Note: The AUTH command, like every other Redis command, is sent unencrypted, so it does not protect against an attacker that has enough access to the network to perform eavesdropping.
- We actually monitor the machine memory usage as well as the redis memory usage to shard our redis backend more as needed. Even so, its safer to set a reasonable limit of memory that redis should use so that we don’t have a scenario where redis uses all available memory on a machine and then crashes.
- From Redis Documentation:
Redis background saving schema relies on the copy-on-write semantic of fork in modern operating systems: Redis forks (creates a child process) that is an exact copy of the parent. The child process dumps the DB on disk and finally exits. In theory the child should use as much memory as the parent being a copy, but actually thanks to the copy-on-write semantic implemented by most modern operating systems the parent and child process will share the common memory pages. A page will be duplicated only when it changes in the child or in the parent.
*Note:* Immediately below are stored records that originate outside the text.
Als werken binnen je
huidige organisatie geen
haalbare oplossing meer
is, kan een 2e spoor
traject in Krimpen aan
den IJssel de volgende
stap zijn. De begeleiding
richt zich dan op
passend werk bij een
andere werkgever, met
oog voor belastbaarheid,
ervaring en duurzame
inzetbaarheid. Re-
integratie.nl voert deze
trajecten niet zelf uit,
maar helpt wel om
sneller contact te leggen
Since in theory all the pages may change while the child process is saving, Linux can’t tell in advance how much memory the child will take, so if the overcommit_memory setting is set to zero fork will fail unless there is as much free RAM as required to really duplicate all the parent memory pages, with the result that if you have a Redis dataset of 3 GB and just 2 GB of free memory it will fail.
Setting overcommit_memory to 1 says Linux to relax and perform the fork in a more optimistic allocation fashion, and this is indeed what you want for Redis.
- Because of the large memory footprint we expect redis to use and the fact that we have to use an optimistic memory allocation setting, running anything else that might use up a lot of memory on the same machine can lead to failures.
- This is a optimization to make sure the master Redis instance does not bottleneck because of disk writes. The work associated with persistence is offloaded as much as possible to a backup machine That being said, its important that the slave/backup machine is robust.
This is simply a second machine running Redis that is set as a slave to the master Redis instance. In AWS, remember to use internal ip addresses when setting this up, since it saves you money. Backups are a must when you are running redis in production for several reasons:
- It’s a backup! If your machine in front goes down, you fail over to the backup as you try to fix the first machine. More often than not, you can actually just promote the backup and setup a new backup when you are running on AWS.
- If you ever need to expand the number of machines used for serving, you can just promote your backup to a serving machine and set up new backups for both machines. I would be remiss not to mention that you do have to then go through both machines to delete the extra keys later, or else you really won’t have expanded your memory limit.
- You can run data analytics on the backup without affecting the all important performance of the actual serving machine.